Try to decide upon a niche or specialty area to work in. This will only help to set you apart from the general fitness population. Your degree in Wellness Promotion seems geared towards community or corporate wellness work. If that's true, and if that's an area of interest for you, I think that's a great niche to be in!
Good luck, and congrats on your degree and new career!
Everyone here is giving good advice.
Here is what I would add. If you are bilingual, you have a huge market. You will be able to create websites in your second language as well as in English, you will be able to create flyers in your second language (that is if you speak a second language). You can write articles in your second language, you can become a presenter in your second language, make videos. If you are bilingual, the world is your ocean. Not to mention social media in two languages, television in two languages.

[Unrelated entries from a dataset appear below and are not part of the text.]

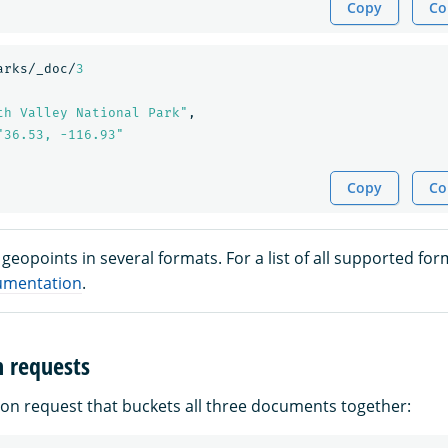
Copy
Co
arks/_doc/
3
th Valley National Park"
,
"36.53, -116.93"
Copy
Co
geopoints in several formats. For a list of all supported for
umentation
.
n requests
ion request that buckets all three documents together:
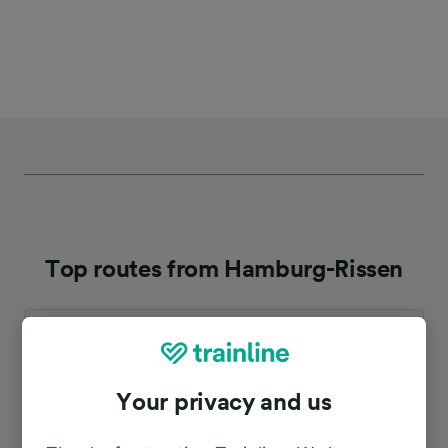
Top routes from Hamburg-Rissen
Duration
To Bremen Hbf
1h 44m
Your privacy and us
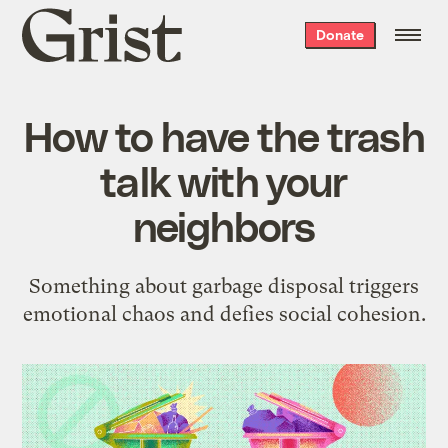
Grist
Donate
home
How to have the trash
talk with your
neighbors
Something about garbage disposal triggers
emotional chaos and defies social cohesion.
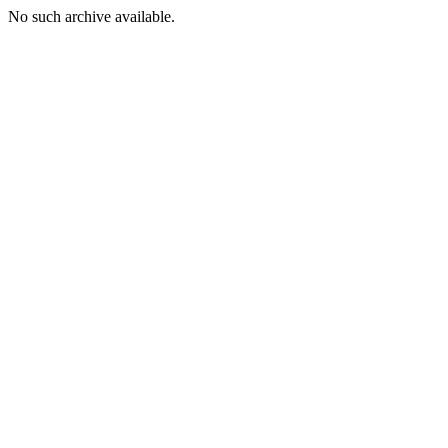
No such archive available.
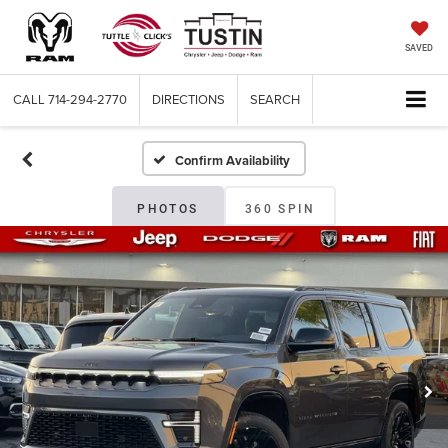
SAVED
CALL
714-294-2770
DIRECTIONS
SEARCH
Confirm Availability
PHOTOS
360 SPIN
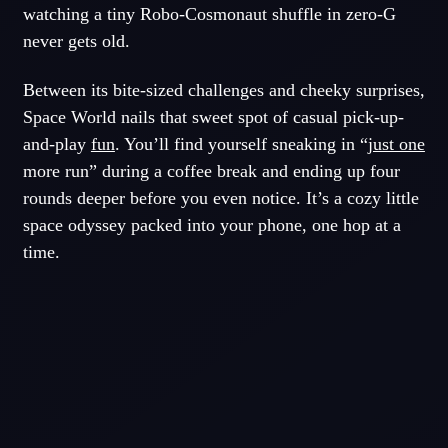
watching a tiny Robo-Cosmonaut shuffle in zero-G
never gets old.
Between its bite-sized challenges and cheeky surprises,
Space World nails that sweet spot of casual pick-up-
and-play
fun
. You’ll find yourself sneaking in “
just one
more run” during a coffee break and ending up four
rounds deeper before you even notice. It’s a cozy little
space odyssey packed into your phone, one hop at a
time.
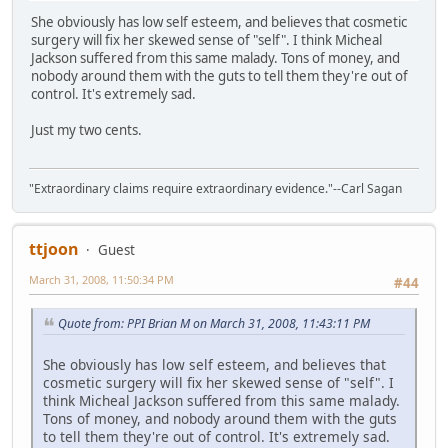
She obviously has low self esteem, and believes that cosmetic
surgery will fix her skewed sense of "self". I think Micheal
Jackson suffered from this same malady. Tons of money, and
nobody around them with the guts to tell them they're out of
control. It's extremely sad.
Just my two cents.
"Extraordinary claims require extraordinary evidence."--Carl Sagan
ttjoon
Guest
March 31, 2008, 11:50:34 PM
#44
Quote from: PPI Brian M on March 31, 2008, 11:43:11 PM
She obviously has low self esteem, and believes that
cosmetic surgery will fix her skewed sense of "self". I
think Micheal Jackson suffered from this same malady.
Tons of money, and nobody around them with the guts
to tell them they're out of control. It's extremely sad.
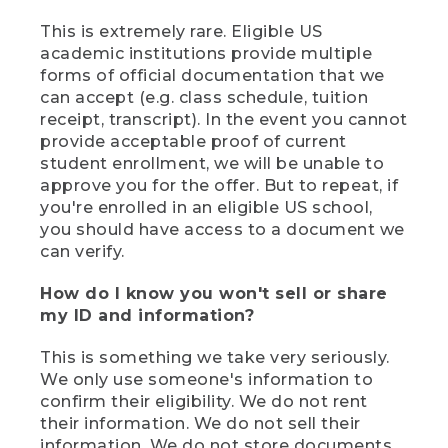
This is extremely rare. Eligible US
academic institutions provide multiple
forms of official documentation that we
can accept (e.g. class schedule, tuition
receipt, transcript). In the event you cannot
provide acceptable proof of current
student enrollment, we will be unable to
approve you for the offer. But to repeat, if
you're enrolled in an eligible US school,
you should have access to a document we
can verify.
How do I know you won't sell or share
my ID and information?
This is something we take very seriously.
We only use someone's information to
confirm their eligibility. We do not rent
their information. We do not sell their
information. We do not store documents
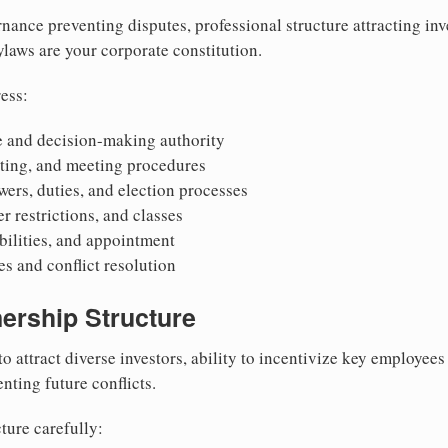
nance preventing disputes, professional structure attracting inv
Bylaws are your corporate constitution.
ess:
 and decision-making authority
oting, and meeting procedures
wers, duties, and election processes
r restrictions, and classes
ibilities, and appointment
 and conflict resolution
ership Structure
to attract diverse investors, ability to incentivize key employee
nting future conflicts.
ture carefully:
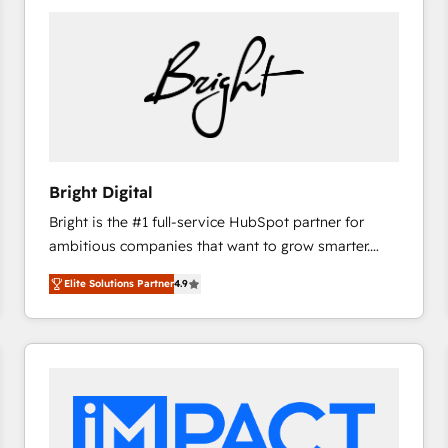
Bright Digital
Bright is the #1 full-service HubSpot partner for
ambitious companies that want to grow smarter.
From HubSpot onboarding, to training, from
Elite Solutions Partner
4.9
developing a new website to lead generation and
digital marketing; we do it all (and with great
results)! In short, our services include: - HubSpot
consultancy: onboarding, training, data migration -
HubSpot development: websites, custom modules,
integrations - Marketing & sales solutions: digital
marketing, advertising, campaigns, content and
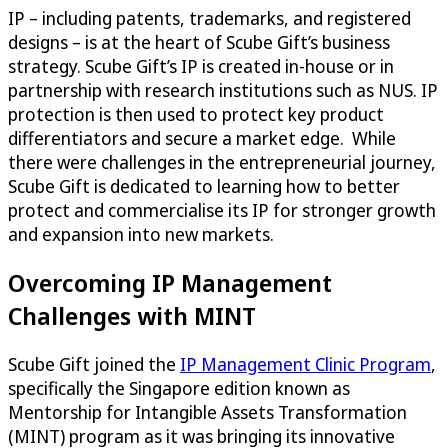
IP – including patents, trademarks, and registered
designs – is at the heart of Scube Gift’s business
strategy. Scube Gift’s IP is created in-house or in
partnership with research institutions such as NUS. IP
protection is then used to protect key product
differentiators and secure a market edge. While
there were challenges in the entrepreneurial journey,
Scube Gift is dedicated to learning how to better
protect and commercialise its IP for stronger growth
and expansion into new markets.
Overcoming IP Management
Challenges with MINT
Scube Gift joined the
IP Management Clinic Program
,
specifically the Singapore edition known as
Mentorship for Intangible Assets Transformation
(MINT) program as it was bringing its innovative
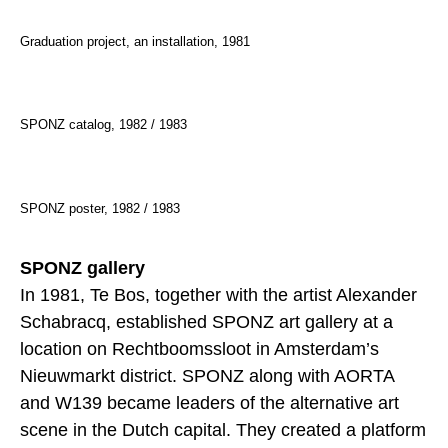
Graduation project, an installation, 1981
SPONZ catalog, 1982 / 1983
SPONZ poster, 1982 / 1983
SPONZ gallery
In 1981, Te Bos, together with the artist Alexander
Schabracq, established SPONZ art gallery at a
location on Rechtboomssloot in Amsterdam’s
Nieuwmarkt district. SPONZ along with AORTA
and W139 became leaders of the alternative art
scene in the Dutch capital. They created a platform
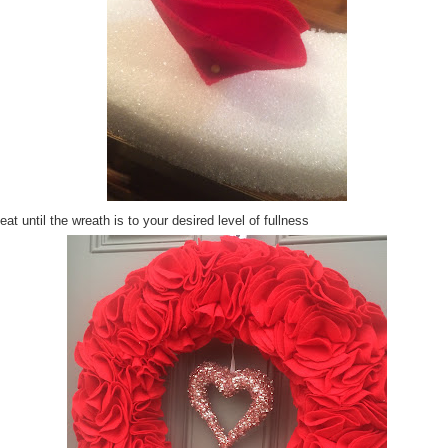
at until the wreath is to your desired level of fullness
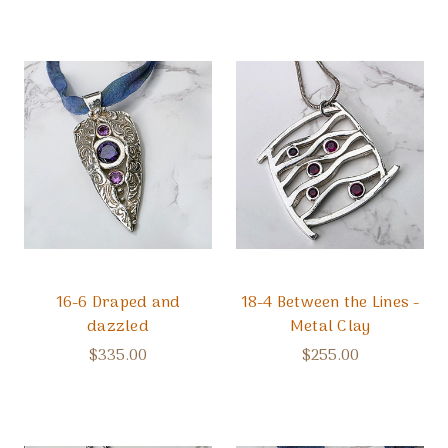
16-6 Draped and
18-4 Between the Lines -
dazzled
Metal Clay
$335.00
$255.00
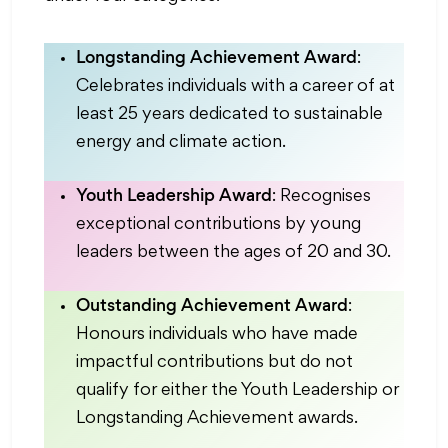
Longstanding Achievement Award
:
Celebrates individuals with a career of at
least 25 years dedicated to sustainable
energy and climate action.
Youth Leadership Award
: Recognises
exceptional contributions by young
leaders between the ages of 20 and 30.
Outstanding Achievement Award
:
Honours individuals who have made
impactful contributions but do not
qualify for either the Youth Leadership or
Longstanding Achievement awards.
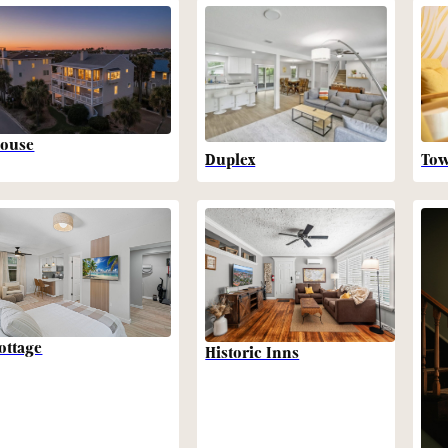
ouse
Duplex
To
ottage
Historic Inns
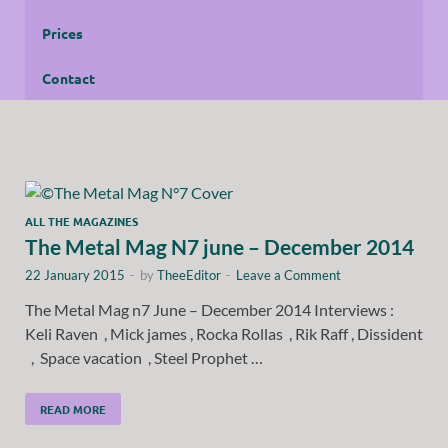
Prices
Contact
ALL THE MAGAZINES
The Metal Mag N7 june – December 2014
22 January 2015
-
by
TheeEditor
-
Leave a Comment
The Metal Mag n7 June – December 2014 Interviews :
Keli Raven , Mick james , Rocka Rollas , Rik Raff , Dissident
, Space vacation , Steel Prophet …
READ MORE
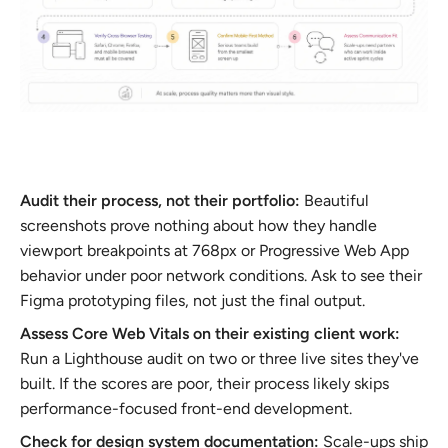
Audit their process, not their portfolio:
Beautiful
screenshots prove nothing about how they handle
viewport breakpoints at 768px or Progressive Web App
behavior under poor network conditions. Ask to see their
Figma prototyping files, not just the final output.
Assess Core Web Vitals on their existing client work:
Run a Lighthouse audit on two or three live sites they've
built. If the scores are poor, their process likely skips
performance-focused front-end development.
Check for design system documentation:
Scale-ups ship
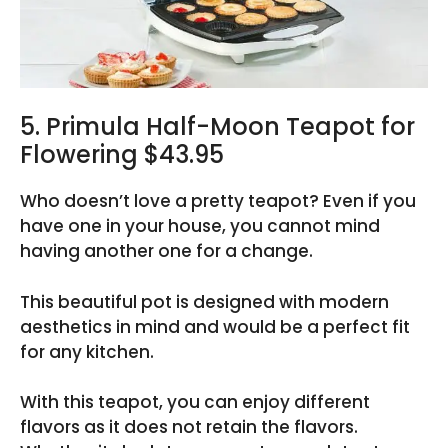
5. Primula Half-Moon Teapot for
Flowering $43.95
Who doesn’t love a pretty teapot? Even if you
have one in your house, you cannot mind
having another one for a change.
This beautiful pot is designed with modern
aesthetics in mind and would be a perfect fit
for any kitchen.
With this teapot, you can enjoy different
flavors as it does not retain the flavors.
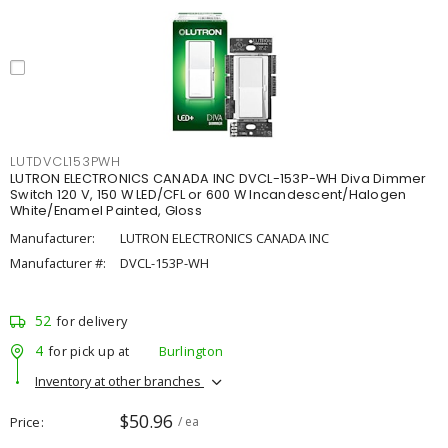
LUTDVCL153PWH
LUTRON ELECTRONICS CANADA INC DVCL-153P-WH Diva Dimmer
Switch 120 V, 150 W LED/CFL or 600 W Incandescent/Halogen
White/Enamel Painted, Gloss
Manufacturer:
LUTRON ELECTRONICS CANADA INC
Manufacturer #:
DVCL-153P-WH
52
for delivery
4
for pick up at
Burlington
Inventory at other branches
$50.96
Price
/ ea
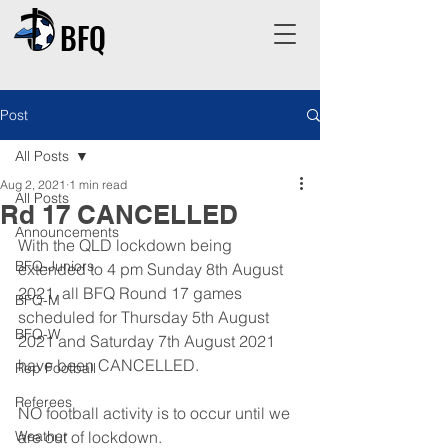
BFQ
Post
All Posts
Aug 2, 2021
1 min read
All Posts
Rd 17 CANCELLED
Announcements
With the QLD lockdown being 
BFQ-Juniors
extended to 4 pm Sunday 8th August 
2021, all BFQ Round 17 games 
BFQ-M
scheduled for Thursday 5th August 
BFQ-W
2021 and Saturday 7th August 2021 
have been CANCELLED.
Rep Football
Referees
NO football activity is to occur until we 
Weather
are out of lockdown.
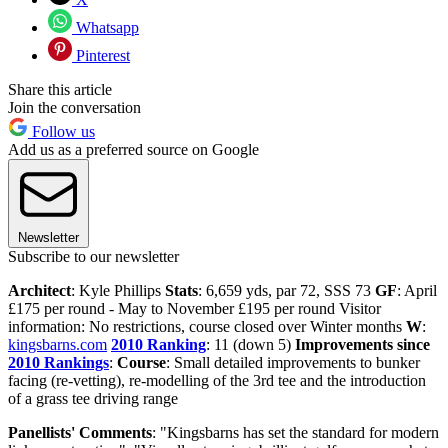
Whatsapp
Pinterest
Share this article
Join the conversation
Follow us
Add us as a preferred source on Google
Newsletter
Subscribe to our newsletter
Architect
: Kyle Phillips
Stats
: 6,659 yds, par 72, SSS 73
GF
: April
£175 per round - May to November £195 per round Visitor
information: No restrictions, course closed over Winter months
W
:
kingsbarns.com
2010 Ranking
: 11 (down 5)
Improvements since
2010 Rankings
:
Course
: Small detailed improvements to bunker
facing (re-vetting), re-modelling of the 3rd tee and the introduction
of a grass tee driving range
Panellists' Comments
: "Kingsbarns has set the standard for modern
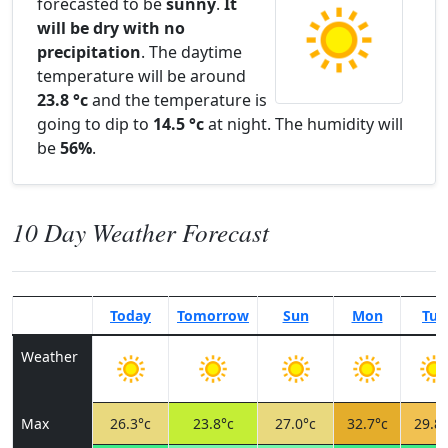
forecasted to be
sunny
.
It
will be dry with no
precipitation
. The daytime
temperature will be around
23.8 °c
and the temperature is
going to dip to
14.5 °c
at night. The humidity will
be
56%
.
10 Day Weather Forecast
Today
Tomorrow
Sun
Mon
Tue
Weather
Max
26.3°c
23.8°c
27.0°c
32.7°c
29.8°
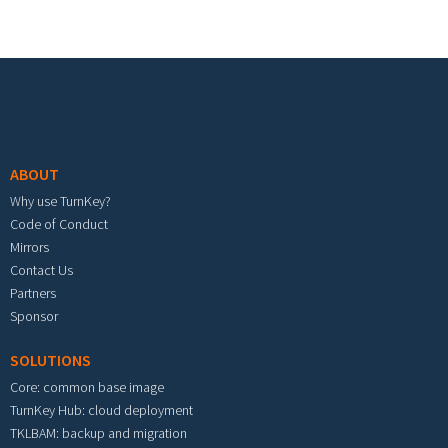
Footer menu
ABOUT
Why use TurnKey?
Code of Conduct
Mirrors
Contact Us
Partners
Sponsor
SOLUTIONS
Core: common base image
TurnKey Hub: cloud deployment
TKLBAM: backup and migration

I personally believe you will do well.
All the very best to you!
You can definitely make a living as personal trainer. It takes a lot of work and in order for you to make a comfortable living, you will need to devote a lot of time in getting new clients, training them and keeping up with their progress. I think that if you are a single mom with 2 kids (if that is the case), it will be very difficult for you to make enough money to support your family. You must also keep in mind, there are generally no health benefits in this job unless you work for a company that provides such benefits. The problem with that is that if you work for someone else, you will only make as much money as they are willing to pay you.
If you have an extra source of income (spouse's income or healthcare provided by spouse or ex-spouse), life might be easier for you and your kids. Also, until you build your clientele, you will have to make sure you have that extra income coming in because it might take some time to reach the number of clients that you will need to have a comfortable income. Our industry is a great place to be and it will only get better since more people are choosing a healthier lifestyle.
I hope this helps. Good luck and welcome to our industry.
Although I'm meeting the financial goals I've set for what I want to make to contribute to our family income / budget, I've never had to fully support myself and children on my fitness income.
If I had to do that, I'd get creative about creating fitness income that doesn't lead to bodily wear and tear. Program design. Fitness writing. Coordinating. Working in the wellness department of a retirement community. Some of the highest paid jobs don't happen in the gym. They're the opportunities we create for ourselves.
Treat every client as though they hold the key to your future. They do.